**Problem to solve**
All of the entries are to be returned word for word.

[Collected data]

======

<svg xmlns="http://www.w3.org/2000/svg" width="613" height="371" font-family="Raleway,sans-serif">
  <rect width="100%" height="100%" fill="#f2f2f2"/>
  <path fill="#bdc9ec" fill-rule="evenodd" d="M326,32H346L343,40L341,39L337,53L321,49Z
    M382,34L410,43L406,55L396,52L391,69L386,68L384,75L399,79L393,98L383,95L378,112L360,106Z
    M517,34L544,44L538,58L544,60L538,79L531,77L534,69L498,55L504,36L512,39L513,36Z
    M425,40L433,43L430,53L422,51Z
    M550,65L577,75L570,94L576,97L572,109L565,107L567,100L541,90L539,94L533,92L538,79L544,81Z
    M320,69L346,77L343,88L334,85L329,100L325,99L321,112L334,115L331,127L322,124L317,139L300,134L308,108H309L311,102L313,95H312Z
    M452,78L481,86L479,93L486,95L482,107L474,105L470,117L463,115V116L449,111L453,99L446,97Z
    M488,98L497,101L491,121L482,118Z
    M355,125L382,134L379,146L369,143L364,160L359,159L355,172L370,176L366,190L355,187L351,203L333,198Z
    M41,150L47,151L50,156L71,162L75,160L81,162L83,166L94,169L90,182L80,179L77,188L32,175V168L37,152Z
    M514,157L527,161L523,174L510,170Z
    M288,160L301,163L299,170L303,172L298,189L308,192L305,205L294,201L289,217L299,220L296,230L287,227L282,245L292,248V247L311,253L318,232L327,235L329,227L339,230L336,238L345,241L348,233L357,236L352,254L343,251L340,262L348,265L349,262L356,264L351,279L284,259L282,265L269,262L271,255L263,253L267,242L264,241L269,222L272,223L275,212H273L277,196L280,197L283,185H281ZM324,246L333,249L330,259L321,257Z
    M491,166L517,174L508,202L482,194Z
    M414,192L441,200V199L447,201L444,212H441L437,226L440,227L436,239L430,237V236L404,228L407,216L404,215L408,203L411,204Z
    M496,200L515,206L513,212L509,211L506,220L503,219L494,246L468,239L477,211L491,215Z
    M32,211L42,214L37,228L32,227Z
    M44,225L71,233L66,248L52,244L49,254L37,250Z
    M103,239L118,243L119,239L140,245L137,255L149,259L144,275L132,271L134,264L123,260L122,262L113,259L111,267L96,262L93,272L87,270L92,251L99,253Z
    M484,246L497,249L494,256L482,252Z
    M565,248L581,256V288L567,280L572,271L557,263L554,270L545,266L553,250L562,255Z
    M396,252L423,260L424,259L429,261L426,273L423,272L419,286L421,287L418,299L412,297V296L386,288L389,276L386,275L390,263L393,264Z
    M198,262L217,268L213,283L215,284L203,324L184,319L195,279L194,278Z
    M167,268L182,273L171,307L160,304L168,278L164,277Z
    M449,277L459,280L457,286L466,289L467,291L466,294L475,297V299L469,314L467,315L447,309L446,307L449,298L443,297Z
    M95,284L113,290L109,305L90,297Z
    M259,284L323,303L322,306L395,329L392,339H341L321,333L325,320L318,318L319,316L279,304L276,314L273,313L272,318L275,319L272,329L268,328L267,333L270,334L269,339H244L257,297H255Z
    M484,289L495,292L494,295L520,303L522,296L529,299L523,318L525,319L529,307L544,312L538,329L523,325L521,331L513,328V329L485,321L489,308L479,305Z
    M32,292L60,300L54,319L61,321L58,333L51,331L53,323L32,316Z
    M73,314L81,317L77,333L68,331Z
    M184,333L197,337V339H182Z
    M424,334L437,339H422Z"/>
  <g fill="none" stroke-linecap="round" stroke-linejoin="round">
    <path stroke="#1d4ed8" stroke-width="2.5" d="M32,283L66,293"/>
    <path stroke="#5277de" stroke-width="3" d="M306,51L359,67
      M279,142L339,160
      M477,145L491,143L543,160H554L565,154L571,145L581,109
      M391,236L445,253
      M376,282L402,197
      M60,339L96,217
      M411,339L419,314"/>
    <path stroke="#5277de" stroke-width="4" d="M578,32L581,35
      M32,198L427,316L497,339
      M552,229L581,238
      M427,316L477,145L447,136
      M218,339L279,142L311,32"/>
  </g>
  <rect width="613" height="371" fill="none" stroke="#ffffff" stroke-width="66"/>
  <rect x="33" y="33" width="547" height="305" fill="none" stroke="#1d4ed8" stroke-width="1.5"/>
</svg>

======

**Problem solution**
<svg xmlns="http://www.w3.org/2000/svg" width="613" height="371" font-family="Raleway,sans-serif">
  <rect width="100%" height="100%" fill="#f2f2f2"/>
  <path fill="#bdc9ec" fill-rule="evenodd" d="M326,32H346L343,40L341,39L337,53L321,49Z
    M382,34L410,43L406,55L396,52L391,69L386,68L384,75L399,79L393,98L383,95L378,112L360,106Z
    M517,34L544,44L538,58L544,60L538,79L531,77L534,69L498,55L504,36L512,39L513,36Z
    M425,40L433,43L430,53L422,51Z
    M550,65L577,75L570,94L576,97L572,109L565,107L567,100L541,90L539,94L533,92L538,79L544,81Z
    M320,69L346,77L343,88L334,85L329,100L325,99L321,112L334,115L331,127L322,124L317,139L300,134L308,108H309L311,102L313,95H312Z
    M452,78L481,86L479,93L486,95L482,107L474,105L470,117L463,115V116L449,111L453,99L446,97Z
    M488,98L497,101L491,121L482,118Z
    M355,125L382,134L379,146L369,143L364,160L359,159L355,172L370,176L366,190L355,187L351,203L333,198Z
    M41,150L47,151L50,156L71,162L75,160L81,162L83,166L94,169L90,182L80,179L77,188L32,175V168L37,152Z
    M514,157L527,161L523,174L510,170Z
    M288,160L301,163L299,170L303,172L298,189L308,192L305,205L294,201L289,217L299,220L296,230L287,227L282,245L292,248V247L311,253L318,232L327,235L329,227L339,230L336,238L345,241L348,233L357,236L352,254L343,251L340,262L348,265L349,262L356,264L351,279L284,259L282,265L269,262L271,255L263,253L267,242L264,241L269,222L272,223L275,212H273L277,196L280,197L283,185H281ZM324,246L333,249L330,259L321,257Z
    M491,166L517,174L508,202L482,194Z
    M414,192L441,200V199L447,201L444,212H441L437,226L440,227L436,239L430,237V236L404,228L407,216L404,215L408,203L411,204Z
    M496,200L515,206L513,212L509,211L506,220L503,219L494,246L468,239L477,211L491,215Z
    M32,211L42,214L37,228L32,227Z
    M44,225L71,233L66,248L52,244L49,254L37,250Z
    M103,239L118,243L119,239L140,245L137,255L149,259L144,275L132,271L134,264L123,260L122,262L113,259L111,267L96,262L93,272L87,270L92,251L99,253Z
    M484,246L497,249L494,256L482,252Z
    M565,248L581,256V288L567,280L572,271L557,263L554,270L545,266L553,250L562,255Z
    M396,252L423,260L424,259L429,261L426,273L423,272L419,286L421,287L418,299L412,297V296L386,288L389,276L386,275L390,263L393,264Z
    M198,262L217,268L213,283L215,284L203,324L184,319L195,279L194,278Z
    M167,268L182,273L171,307L160,304L168,278L164,277Z
    M449,277L459,280L457,286L466,289L467,291L466,294L475,297V299L469,314L467,315L447,309L446,307L449,298L443,297Z
    M95,284L113,290L109,305L90,297Z
    M259,284L323,303L322,306L395,329L392,339H341L321,333L325,320L318,318L319,316L279,304L276,314L273,313L272,318L275,319L272,329L268,328L267,333L270,334L269,339H244L257,297H255Z
    M484,289L495,292L494,295L520,303L522,296L529,299L523,318L525,319L529,307L544,312L538,329L523,325L521,331L513,328V329L485,321L489,308L479,305Z
    M32,292L60,300L54,319L61,321L58,333L51,331L53,323L32,316Z
    M73,314L81,317L77,333L68,331Z
    M184,333L197,337V339H182Z
    M424,334L437,339H422Z"/>
  <g fill="none" stroke-linecap="round" stroke-linejoin="round">
    <path stroke="#1d4ed8" stroke-width="2.5" d="M32,283L66,293"/>
    <path stroke="#5277de" stroke-width="3" d="M306,51L359,67
      M279,142L339,160
      M477,145L491,143L543,160H554L565,154L571,145L581,109
      M391,236L445,253
      M376,282L402,197
      M60,339L96,217
      M411,339L419,314"/>
    <path stroke="#5277de" stroke-width="4" d="M578,32L581,35
      M32,198L427,316L497,339
      M552,229L581,238
      M427,316L477,145L447,136
      M218,339L279,142L311,32"/>
  </g>
  <rect width="613" height="371" fill="none" stroke="#ffffff" stroke-width="66"/>
  <rect x="33" y="33" width="547" height="305" fill="none" stroke="#1d4ed8" stroke-width="1.5"/>
</svg>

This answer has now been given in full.